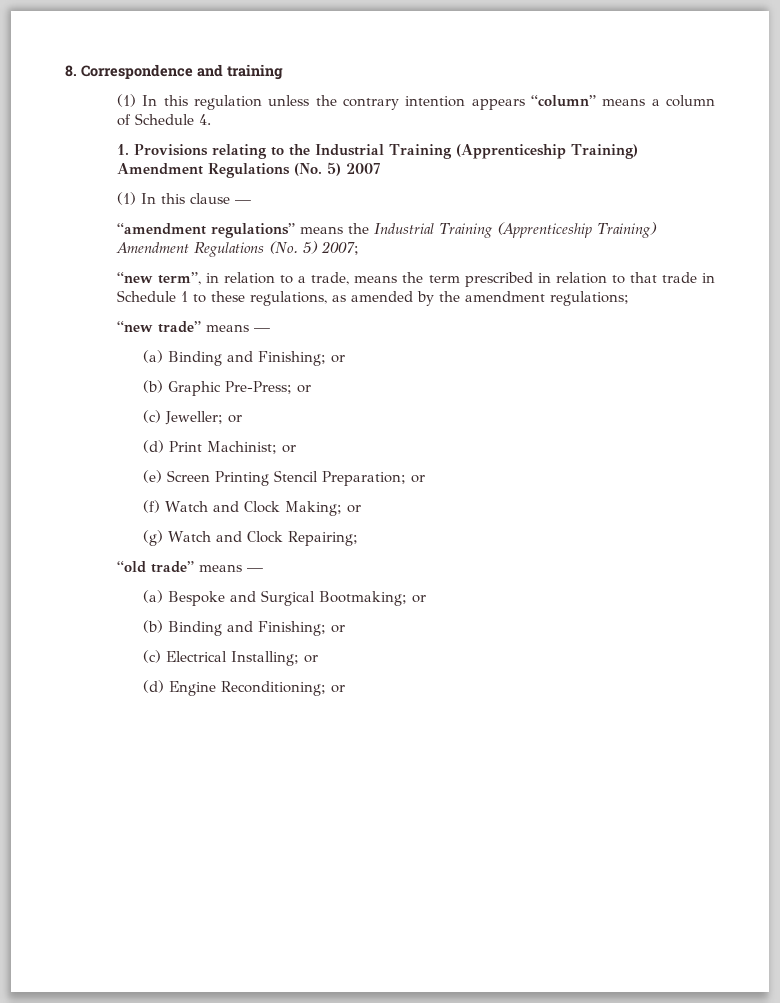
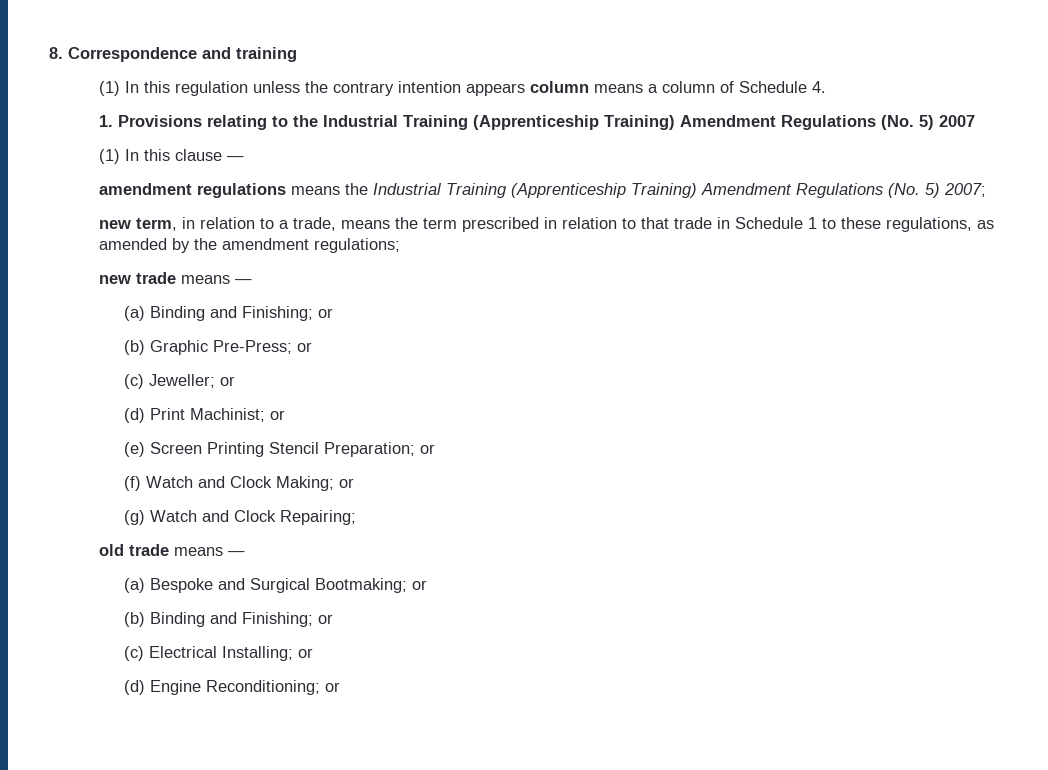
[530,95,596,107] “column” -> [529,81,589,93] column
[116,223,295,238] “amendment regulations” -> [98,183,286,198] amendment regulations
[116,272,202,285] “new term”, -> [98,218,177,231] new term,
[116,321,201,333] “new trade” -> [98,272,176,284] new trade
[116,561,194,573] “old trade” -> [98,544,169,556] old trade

※ ※ ※

= WORK ORDER =
Say how many lines in the records above hold "trade", and give no other text.

= RESPONSE FOR THIS EXERCISE =
2